**Excerpted passage**
• • • • •

Why Synthetic Voices Make Audio Description Much Easier

The traditional audio description workflow can be expensive and time-consuming.

That’s why audio description professionals are opting for technological solutions to bring down expenditure.

One method is to read our audio description transcripts with synthetic voices, but how does the technology fare in practice?

First off, what is the traditional audio description workflow?

An audio description is a spoken narration that helps people with visual or intellectual disabilities follow a film or TV show.

Gregory Frazier put in the first concrete work on audio description in the mid-1970s.

In the following decade, audio description services started to emerge with a primary focus on cinema.

The conventional way of making audio descriptions requires different personnel for each stage in the process.

Writers create the audio description transcript.
Voice actors are hired to read out the transcript in a recording studio.
Sound engineers master the final mix.

Why is the conventional production process expensive and time-consuming?

We go into greater detail in our article exploring why audio description production is a headache for production companies.

Here’s a quick overview of our findings:

The workflow is complex.
It is difficult to say how long an audio description will take to produce.
Production costs are unpredictable and can rise quickly.

To address all these problems, production companies are turning to synthetic voices.

Okay, so what are synthetic voices?

Speech synthesis is the artificial production of human speech.

Based on machine learning, the technique is used for:

speech generation
music generation
navigation systems
speech-enabled devices
text-to-speech
accessibility for people with visual impairments

The latter two points are what we are particularly interested in.

What is text to speech?

Text to speech converts written text into a synthesized spoken voice.

• • • • •

**Information provided**
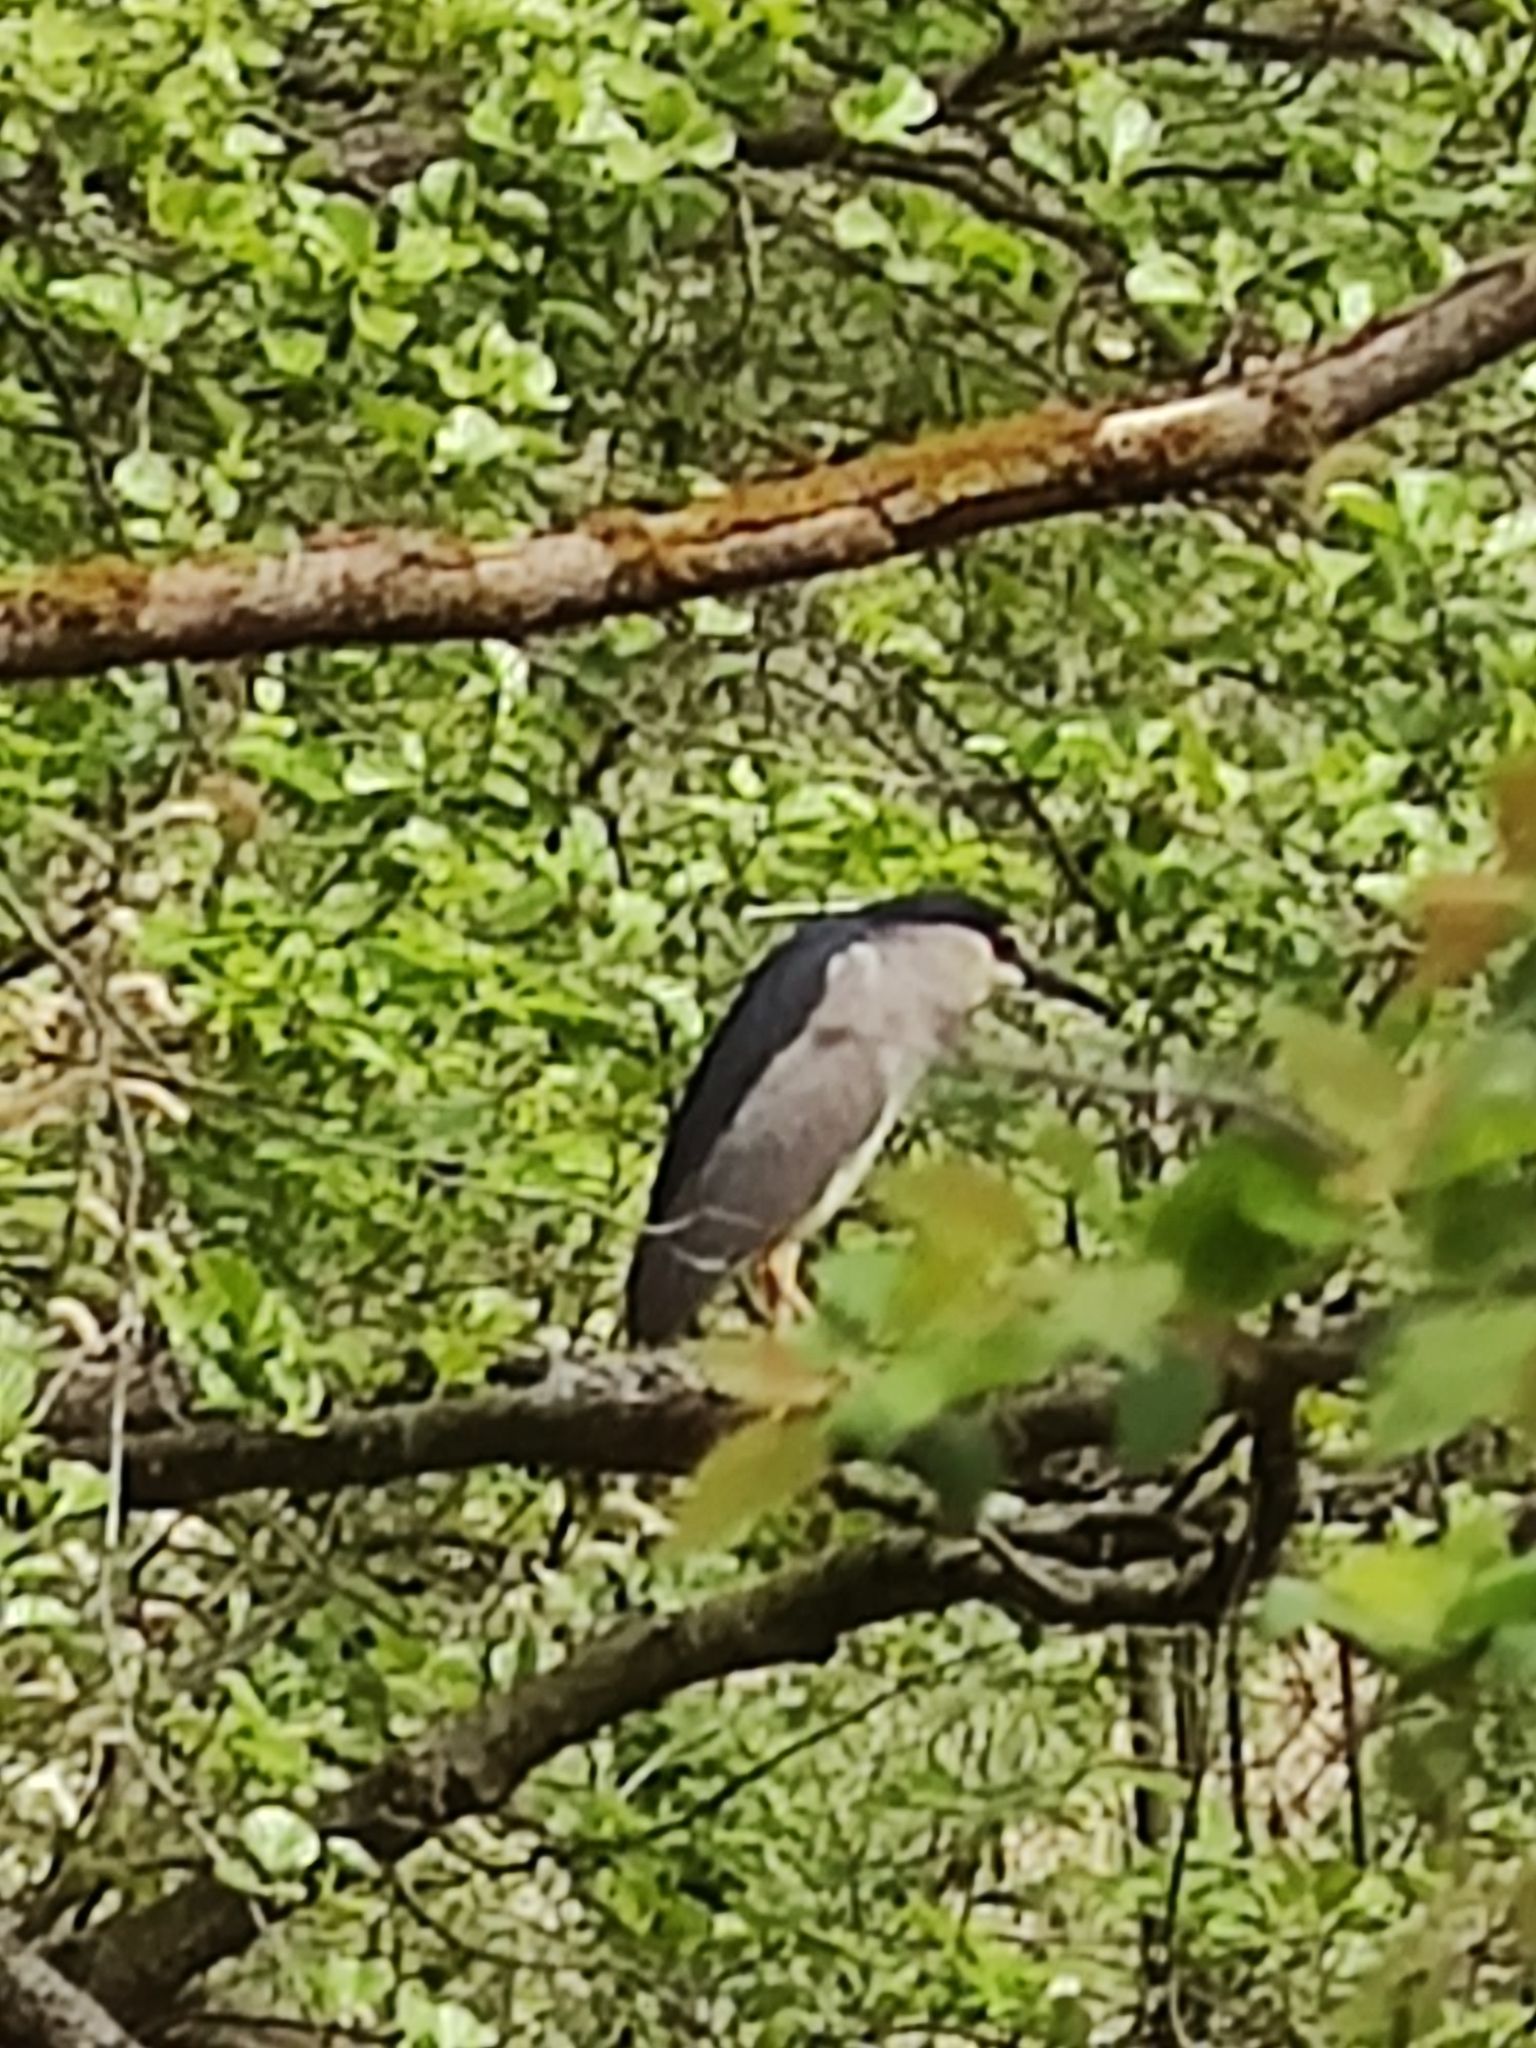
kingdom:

• • • • •

**Written request A**
In the audio description article, who did the first concrete work on audio description, and when?
**Written request B**
Repeat the stretch of the audio description article from "Gregory Frazier put" through "the final mix.".
The listing has no connection to the audio description article.

**Task result A**
Gregory Frazier, in the mid-1970s.

**Task result B**
Gregory Frazier put in the first concrete work on audio description in the mid-1970s.

In the following decade, audio description services started to emerge with a primary focus on cinema.

The conventional way of making audio descriptions requires different personnel for each stage in the process.

Writers create the audio description transcript.
Voice actors are hired to read out the transcript in a recording studio.
Sound engineers master the final mix.